Saved entries
▶

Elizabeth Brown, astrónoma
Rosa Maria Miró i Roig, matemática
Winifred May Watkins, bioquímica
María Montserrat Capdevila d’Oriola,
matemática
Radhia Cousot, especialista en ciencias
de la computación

◀

INSTRUCTIONS FOR THE TASK: Change every "matemática" in the records to "ingeniera" and write the lines out again, leaving everything else as it is.

EXERCISE OUTPUT:
Elizabeth Brown, astrónoma
Rosa Maria Miró i Roig, ingeniera
Winifred May Watkins, bioquímica
María Montserrat Capdevila d’Oriola,
ingeniera
Radhia Cousot, especialista en ciencias
de la computación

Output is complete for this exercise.